Sunday, December 16, 2007

The German Christmas Market




My cousin’s email said they were coming to Europe. Her professional photographer husband was shooting Christmas markets in Austrian, Czech and German cities. Was there even a remote chance we might meet up? To me it was only when and where. Checking the airlines and train schedules, led to Frankfort being the chosen place.

I stumbled on my first German Christmas Market as new bride. I had arrived in Stuttgart only the month before. My mother, over-protected me, not even allowing me to venture into Boston with people, much less alone, and I now I was wandering around a foreign city unable to speak the language.

In the square in front of Breuniger’s Department store I meandered into a fairyland of tiny chalets rich with the smells of bratwurst and glug wine. Tiny Christmas decorations, hand made gifts abounded, not that I could afford any of them. In fact that year, I used my safety pin collection along with my bright large hair rollers to fashion the only Christmas tree would have.
I’ve spent many Christmases with these cousins in Augsburg, Boston and Garmish where the living room window looked over the Olympic ski slope and a walk up the mountain was a rule for apfel strudel as we waited for the turkey to cook.

We wandered to Romer Platz where Goethe, if he were alive today, might recognize the buildings (even if they have been reconstructed since they were destroyed during WWII, because the town fathers still had the original plans).

All the old familiar smells of bratwurst and glug wine were there along with popcorn and the caramelly scent of cotton candy, but tacos were also on the menu, certainly a new item. A moose head adorned one chalet roof.
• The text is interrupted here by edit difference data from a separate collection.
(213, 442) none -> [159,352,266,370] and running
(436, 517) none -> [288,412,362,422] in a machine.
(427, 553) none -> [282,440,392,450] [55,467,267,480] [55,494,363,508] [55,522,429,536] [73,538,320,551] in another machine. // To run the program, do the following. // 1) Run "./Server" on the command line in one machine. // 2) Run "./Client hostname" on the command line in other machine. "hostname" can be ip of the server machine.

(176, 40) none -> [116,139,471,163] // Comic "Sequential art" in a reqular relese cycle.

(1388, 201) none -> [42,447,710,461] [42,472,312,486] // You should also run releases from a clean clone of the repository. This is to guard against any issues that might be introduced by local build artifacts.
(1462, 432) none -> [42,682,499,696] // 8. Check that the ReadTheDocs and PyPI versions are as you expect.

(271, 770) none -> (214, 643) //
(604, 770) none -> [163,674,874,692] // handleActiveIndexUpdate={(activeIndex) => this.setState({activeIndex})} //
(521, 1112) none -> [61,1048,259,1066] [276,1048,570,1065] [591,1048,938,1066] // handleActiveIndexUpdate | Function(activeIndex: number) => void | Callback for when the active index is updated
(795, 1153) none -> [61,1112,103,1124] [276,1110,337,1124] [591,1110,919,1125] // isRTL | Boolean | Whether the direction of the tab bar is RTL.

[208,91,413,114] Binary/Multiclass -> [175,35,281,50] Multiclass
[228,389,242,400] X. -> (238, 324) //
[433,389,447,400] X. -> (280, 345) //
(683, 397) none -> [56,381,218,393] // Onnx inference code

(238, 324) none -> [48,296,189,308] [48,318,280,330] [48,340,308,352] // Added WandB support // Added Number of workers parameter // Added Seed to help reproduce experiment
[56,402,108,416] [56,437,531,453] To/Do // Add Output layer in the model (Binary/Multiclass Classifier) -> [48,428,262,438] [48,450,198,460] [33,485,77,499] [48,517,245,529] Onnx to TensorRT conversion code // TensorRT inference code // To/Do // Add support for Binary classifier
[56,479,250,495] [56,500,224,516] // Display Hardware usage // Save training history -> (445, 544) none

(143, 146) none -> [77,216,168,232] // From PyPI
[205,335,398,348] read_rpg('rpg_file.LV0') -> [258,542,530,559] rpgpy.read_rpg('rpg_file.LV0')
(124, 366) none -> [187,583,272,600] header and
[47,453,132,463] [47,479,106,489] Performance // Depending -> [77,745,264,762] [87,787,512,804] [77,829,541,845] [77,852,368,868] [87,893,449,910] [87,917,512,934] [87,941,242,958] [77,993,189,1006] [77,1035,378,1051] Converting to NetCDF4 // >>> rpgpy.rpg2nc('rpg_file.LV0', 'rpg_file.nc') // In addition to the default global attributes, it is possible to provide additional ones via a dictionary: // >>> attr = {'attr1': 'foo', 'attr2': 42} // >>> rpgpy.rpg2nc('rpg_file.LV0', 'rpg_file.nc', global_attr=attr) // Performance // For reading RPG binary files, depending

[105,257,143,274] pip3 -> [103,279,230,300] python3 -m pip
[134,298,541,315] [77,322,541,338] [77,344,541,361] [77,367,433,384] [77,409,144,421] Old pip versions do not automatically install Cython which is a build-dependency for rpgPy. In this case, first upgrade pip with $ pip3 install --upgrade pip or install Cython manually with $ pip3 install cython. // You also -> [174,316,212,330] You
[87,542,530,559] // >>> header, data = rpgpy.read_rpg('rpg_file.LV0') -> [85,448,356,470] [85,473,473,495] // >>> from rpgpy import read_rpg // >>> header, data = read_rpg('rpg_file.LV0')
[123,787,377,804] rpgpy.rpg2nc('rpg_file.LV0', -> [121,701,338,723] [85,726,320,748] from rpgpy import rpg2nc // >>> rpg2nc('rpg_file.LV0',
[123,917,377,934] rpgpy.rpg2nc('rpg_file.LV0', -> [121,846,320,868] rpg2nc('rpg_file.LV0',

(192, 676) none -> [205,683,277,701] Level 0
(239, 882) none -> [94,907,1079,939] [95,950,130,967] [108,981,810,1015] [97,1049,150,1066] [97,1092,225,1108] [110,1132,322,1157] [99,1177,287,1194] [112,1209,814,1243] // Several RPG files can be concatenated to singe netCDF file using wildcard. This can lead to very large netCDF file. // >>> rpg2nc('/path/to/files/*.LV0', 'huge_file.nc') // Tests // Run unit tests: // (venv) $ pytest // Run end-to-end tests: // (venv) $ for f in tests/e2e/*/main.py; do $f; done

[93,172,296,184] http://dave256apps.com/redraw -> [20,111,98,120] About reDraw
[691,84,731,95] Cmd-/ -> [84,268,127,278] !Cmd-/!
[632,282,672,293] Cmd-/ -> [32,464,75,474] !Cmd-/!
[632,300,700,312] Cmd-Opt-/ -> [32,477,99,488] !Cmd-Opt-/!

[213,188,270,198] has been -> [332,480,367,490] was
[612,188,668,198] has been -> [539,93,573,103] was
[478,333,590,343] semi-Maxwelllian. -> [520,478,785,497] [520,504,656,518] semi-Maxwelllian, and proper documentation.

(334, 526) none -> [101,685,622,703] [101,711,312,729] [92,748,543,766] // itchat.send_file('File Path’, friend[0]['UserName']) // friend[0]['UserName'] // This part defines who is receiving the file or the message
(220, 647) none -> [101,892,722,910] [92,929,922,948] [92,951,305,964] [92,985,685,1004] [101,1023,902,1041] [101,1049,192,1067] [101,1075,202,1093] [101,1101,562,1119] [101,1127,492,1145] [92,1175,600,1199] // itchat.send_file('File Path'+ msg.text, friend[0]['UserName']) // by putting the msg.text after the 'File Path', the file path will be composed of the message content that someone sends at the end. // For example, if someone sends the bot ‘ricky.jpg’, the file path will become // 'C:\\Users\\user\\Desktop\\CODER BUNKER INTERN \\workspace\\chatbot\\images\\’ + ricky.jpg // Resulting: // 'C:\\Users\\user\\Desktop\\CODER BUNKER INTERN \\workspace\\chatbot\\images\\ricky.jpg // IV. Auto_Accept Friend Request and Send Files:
His mouth moved as he sang in German Have a holly jolly Christmas.

The delicate decorations, the gingerbread hearts, music, carousels all brought memories. Since this was my cousins’ seventh market in two weeks, they were almost marketed out, but as they said, each market has its own ambience.

At one point, chilled, we broke for lunch, a mushroom soup and hot apfelwine, more conversation sitting on benches along long wooden tables. The restaurant could have been a scene from any movie but rather it was a walk down memory lane as well as creating new memories.